The CSA's IoT Device Security Specification Promises Better Security, More Transparency

The Connectivity Standards Alliance (CSA), best known for its stewardship of the Matter standard, has announced the release of the Internet of Things (IoT) Device Security Specification 1.0 — with a Product Security Verified Mark for IoT devices passing its requirements.

"The unveiling of the IoT Device Security Specification 1.0, alongside its certification program and the Product Security Verified Mark, signals an important milestone in bolstering IoT security and building confidence with consumers," claims CSA president and chief executive officer Tobin Richardson. "By bringing together diverse international regulations into a cohesive specification, the Product Security Certification Program streamlines the process, reduces redundancy, and provides manufacturers with a singular, respected avenue for certifying their devices globally."

That security is sometimes an afterthought in the rush to get an Internet of Things product to market is no secret: an oft-repeated saw has it that the "S" in "IoT" stands for "Security." The CSA's new specification, then, aims to deliver confidence that an IoT product or service meets a set criteria for security — including unique identities for each device with no hard-coded passwords, a method for storing sensitive data securely, secure software updates through a set support period, and public documentation that must include the length of said support period.

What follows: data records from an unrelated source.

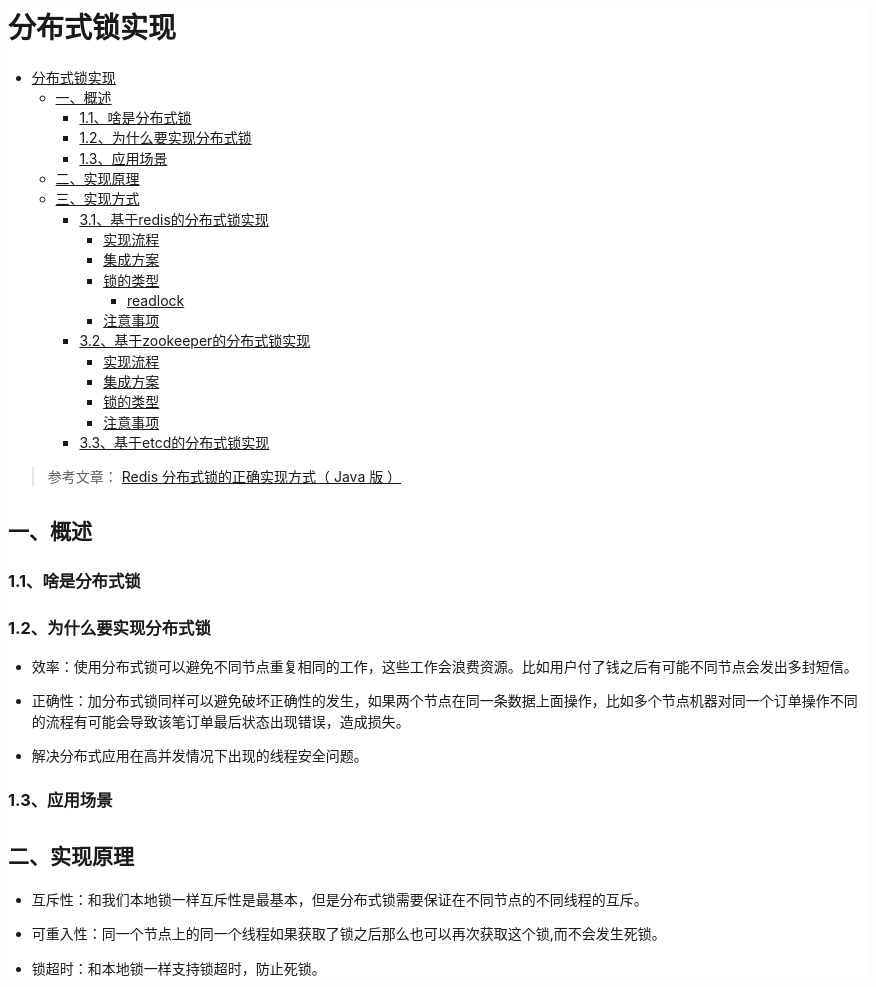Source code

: # 分布式锁实现

- [分布式锁实现](#%e5%88%86%e5%b8%83%e5%bc%8f%e9%94%81%e5%ae%9e%e7%8e%b0)
  - [一、概述](#%e4%b8%80%e6%a6%82%e8%bf%b0)
    - [1.1、啥是分布式锁](#11%e5%95%a5%e6%98%af%e5%88%86%e5%b8%83%e5%bc%8f%e9%94%81)
    - [1.2、为什么要实现分布式锁](#12%e4%b8%ba%e4%bb%80%e4%b9%88%e8%a6%81%e5%ae%9e%e7%8e%b0%e5%88%86%e5%b8%83%e5%bc%8f%e9%94%81)
    - [1.3、应用场景](#13%e5%ba%94%e7%94%a8%e5%9c%ba%e6%99%af)
  - [二、实现原理](#%e4%ba%8c%e5%ae%9e%e7%8e%b0%e5%8e%9f%e7%90%86)
  - [三、实现方式](#%e4%b8%89%e5%ae%9e%e7%8e%b0%e6%96%b9%e5%bc%8f)
    - [3.1、基于redis的分布式锁实现](#31%e5%9f%ba%e4%ba%8eredis%e7%9a%84%e5%88%86%e5%b8%83%e5%bc%8f%e9%94%81%e5%ae%9e%e7%8e%b0)
      - [实现流程](#%e5%ae%9e%e7%8e%b0%e6%b5%81%e7%a8%8b)
      - [集成方案](#%e9%9b%86%e6%88%90%e6%96%b9%e6%a1%88)
      - [锁的类型](#%e9%94%81%e7%9a%84%e7%b1%bb%e5%9e%8b)
        - [readlock](#readlock)
      - [注意事项](#%e6%b3%a8%e6%84%8f%e4%ba%8b%e9%a1%b9)
    - [3.2、基于zookeeper的分布式锁实现](#32%e5%9f%ba%e4%ba%8ezookeeper%e7%9a%84%e5%88%86%e5%b8%83%e5%bc%8f%e9%94%81%e5%ae%9e%e7%8e%b0)
      - [实现流程](#%e5%ae%9e%e7%8e%b0%e6%b5%81%e7%a8%8b-1)
      - [集成方案](#%e9%9b%86%e6%88%90%e6%96%b9%e6%a1%88-1)
      - [锁的类型](#%e9%94%81%e7%9a%84%e7%b1%bb%e5%9e%8b-1)
      - [注意事项](#%e6%b3%a8%e6%84%8f%e4%ba%8b%e9%a1%b9-1)
    - [3.3、基于etcd的分布式锁实现](#33%e5%9f%ba%e4%ba%8eetcd%e7%9a%84%e5%88%86%e5%b8%83%e5%bc%8f%e9%94%81%e5%ae%9e%e7%8e%b0)


> 参考文章： [Redis 分布式锁的正确实现方式（ Java 版 ）](http://www.importnew.com/27477.html)

## 一、概述

### 1.1、啥是分布式锁


### 1.2、为什么要实现分布式锁

- 效率：使用分布式锁可以避免不同节点重复相同的工作，这些工作会浪费资源。比如用户付了钱之后有可能不同节点会发出多封短信。

- 正确性：加分布式锁同样可以避免破坏正确性的发生，如果两个节点在同一条数据上面操作，比如多个节点机器对同一个订单操作不同的流程有可能会导致该笔订单最后状态出现错误，造成损失。

- 解决分布式应用在高并发情况下出现的线程安全问题。

### 1.3、应用场景


## 二、实现原理

- 互斥性：和我们本地锁一样互斥性是最基本，但是分布式锁需要保证在不同节点的不同线程的互斥。

- 可重入性：同一个节点上的同一个线程如果获取了锁之后那么也可以再次获取这个锁,而不会发生死锁。

- 锁超时：和本地锁一样支持锁超时，防止死锁。
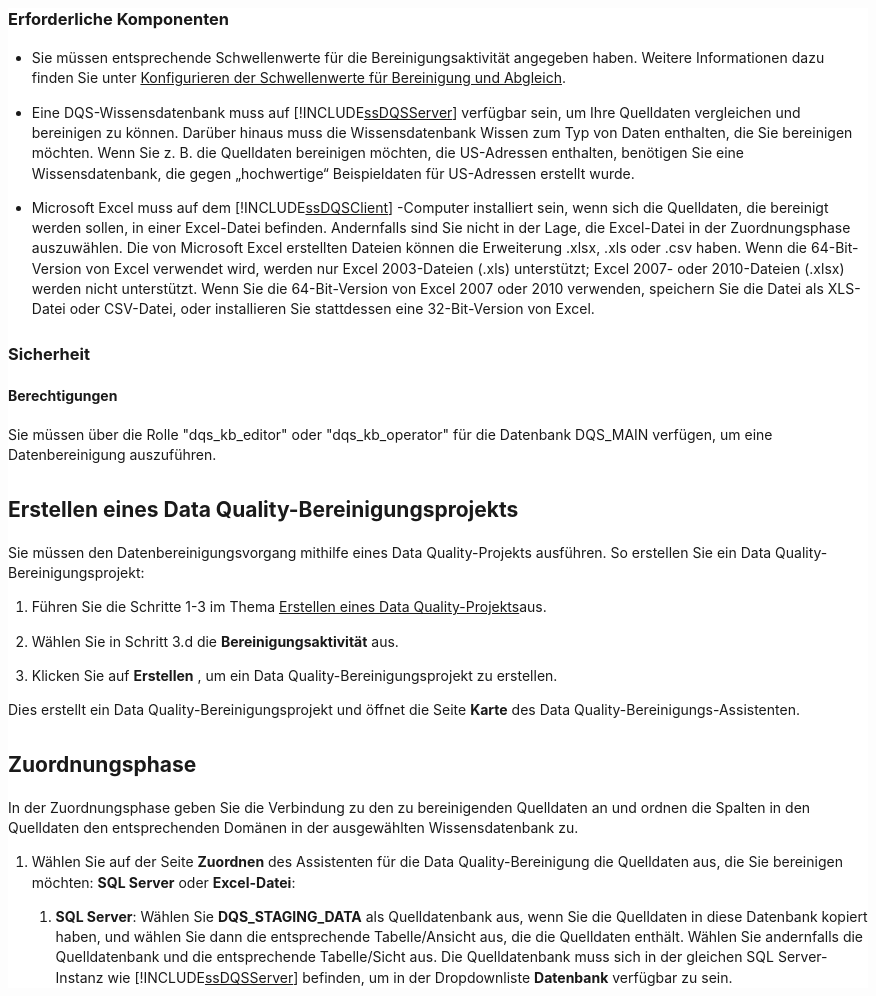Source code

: ###  <a name="Prerequisites"></a> Erforderliche Komponenten  
  
-   Sie müssen entsprechende Schwellenwerte für die Bereinigungsaktivität angegeben haben. Weitere Informationen dazu finden Sie unter [Konfigurieren der Schwellenwerte für Bereinigung und Abgleich](../data-quality-services/configure-threshold-values-for-cleansing-and-matching.md).  
  
-   Eine DQS-Wissensdatenbank muss auf [!INCLUDE[ssDQSServer](../includes/ssdqsserver-md.md)] verfügbar sein, um Ihre Quelldaten vergleichen und bereinigen zu können. Darüber hinaus muss die Wissensdatenbank Wissen zum Typ von Daten enthalten, die Sie bereinigen möchten. Wenn Sie z. B. die Quelldaten bereinigen möchten, die US-Adressen enthalten, benötigen Sie eine Wissensdatenbank, die gegen „hochwertige“ Beispieldaten für US-Adressen erstellt wurde.  
  
-   Microsoft Excel muss auf dem [!INCLUDE[ssDQSClient](../includes/ssdqsclient-md.md)] -Computer installiert sein, wenn sich die Quelldaten, die bereinigt werden sollen, in einer Excel-Datei befinden. Andernfalls sind Sie nicht in der Lage, die Excel-Datei in der Zuordnungsphase auszuwählen. Die von Microsoft Excel erstellten Dateien können die Erweiterung .xlsx, .xls oder .csv haben. Wenn die 64-Bit-Version von Excel verwendet wird, werden nur Excel 2003-Dateien (.xls) unterstützt; Excel 2007- oder 2010-Dateien (.xlsx) werden nicht unterstützt. Wenn Sie die 64-Bit-Version von Excel 2007 oder 2010 verwenden, speichern Sie die Datei als XLS-Datei oder CSV-Datei, oder installieren Sie stattdessen eine 32-Bit-Version von Excel.  
  
###  <a name="Security"></a> Sicherheit  
  
####  <a name="Permissions"></a> Berechtigungen  
 Sie müssen über die Rolle "dqs_kb_editor" oder "dqs_kb_operator" für die Datenbank DQS_MAIN verfügen, um eine Datenbereinigung auszuführen.  
  
##  <a name="Create"></a> Erstellen eines Data Quality-Bereinigungsprojekts  
 Sie müssen den Datenbereinigungsvorgang mithilfe eines Data Quality-Projekts ausführen. So erstellen Sie ein Data Quality-Bereinigungsprojekt:  
  
1.  Führen Sie die Schritte 1-3 im Thema [Erstellen eines Data Quality-Projekts](../data-quality-services/create-a-data-quality-project.md)aus.  
  
2.  Wählen Sie in Schritt 3.d die **Bereinigungsaktivität** aus.  
  
3.  Klicken Sie auf **Erstellen** , um ein Data Quality-Bereinigungsprojekt zu erstellen.  
  
 Dies erstellt ein Data Quality-Bereinigungsprojekt und öffnet die Seite **Karte** des Data Quality-Bereinigungs-Assistenten.  
  
##  <a name="Mapping"></a> Zuordnungsphase  
 In der Zuordnungsphase geben Sie die Verbindung zu den zu bereinigenden Quelldaten an und ordnen die Spalten in den Quelldaten den entsprechenden Domänen in der ausgewählten Wissensdatenbank zu.  
  
1.  Wählen Sie auf der Seite **Zuordnen** des Assistenten für die Data Quality-Bereinigung die Quelldaten aus, die Sie bereinigen möchten: **SQL Server** oder **Excel-Datei**:  
  
    1.  **SQL Server**: Wählen Sie **DQS_STAGING_DATA** als Quelldatenbank aus, wenn Sie die Quelldaten in diese Datenbank kopiert haben, und wählen Sie dann die entsprechende Tabelle/Ansicht aus, die die Quelldaten enthält. Wählen Sie andernfalls die Quelldatenbank und die entsprechende Tabelle/Sicht aus. Die Quelldatenbank muss sich in der gleichen SQL Server-Instanz wie [!INCLUDE[ssDQSServer](../includes/ssdqsserver-md.md)] befinden, um in der Dropdownliste **Datenbank** verfügbar zu sein.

The specification comes through the collaboration of almost 200 CSA member companies, including Amazon, Arm, Google, Infineon, NXP Semiconductors, Schneider Electric, and Silicon Labs, and is claimed by the organization to cover the security requirements of "multiple countries or regions" including the US, Europe, and Singapore in a single evaluation. This should include the US Cyber Trust Mark, announced by the US government back in July and designed to require minimum security standards on a range of "common devices" capable of connecting to the IoT and a smart home network.

Interested parties can request a copy of the specification from the CSA website; the organization has not yet stated when the first marked products are likely to hit store shelves.